News: Decarbonising Costa Rica, discussions with President Carlos Alvarado Quesada

31 July 2019, Ben Bartle, Category: All insights, News, Tags: , , , , , , , , , , , ,

I had the honour of meeting the very pragmatic President of Costa Rica, Carlos Alvarado Quesada, on the 23rd of July 2019. It was inspiring to hear about the country’s plan to move away from fossil fuels and decarbonise the economy. Costa Rica can be an example of what can be done, a success story to contrast with the bleakness of climate projections.

We discussed the country’s planned waste sector Nationally Appropriate Mitigation Action (NAMA) and a mitigation project that will target the organic component of the waste stream. The project will address methane emissions from organic waste through active gas capture at landfills and biological treatment through composting centres and biogas plants. The biogas plants will turn methane emissions into electricity and generate income from sales of digestate and electricity.

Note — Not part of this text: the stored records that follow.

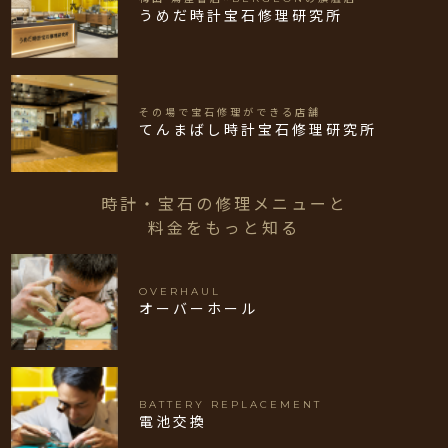
うめだ時計宝石修理研究所
その場で宝石修理ができる店舗
てんまばし時計宝石修理研究所
時計・宝石の修理メニューと
料金をもっと知る
OVERHAUL
オーバーホール
BATTERY REPLACEMENT
電池交換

Costa Rica’s climate ambitions

The planet needs a climate success story, and Alvarado wants to help write it. “We can be that example – we have to inspire people.”

Costa Rica has aspirations to set an example on the international stage. The aim is to go carbon neutral by 2050. Environment minister, Carlos Manuel Rodríguez, said that if the plan is achieved, by 2035, his grandchildren will have the same carbon footprint as his grandparents did in the 1940s.

They aim to reduce emissions while still growing economically. Each sector needs to be managed sustainably to ensure that this plan succeeds. Some goals will be more difficult than others, for example, such as providing all buses and taxis run on electricity by 2050. The changes will be expensive. 

There are four main focus areas highlighted in their plan

  1. Transport and sustainable mobility
  2. Energy, green building and industry
  3. Integrated waste management
  4. Agriculture, land use and nature-based solutions

The plan also highlights 8 cross-cutting strategies to catalyse change, which focuses on intersections between social, financial, environmental and technological considerations. The strategies cover human rights, a green tax reform, finance and foreign direct investment, labour for a just transition and education and culture to inform consumers.

As discussed at the Ashden Awards last month, the key to achieving climate justice is to create solutions that leave no one behind. I look forward to seeing Costa Rica meet their climate ambitions for a better future and set an example for others to follow.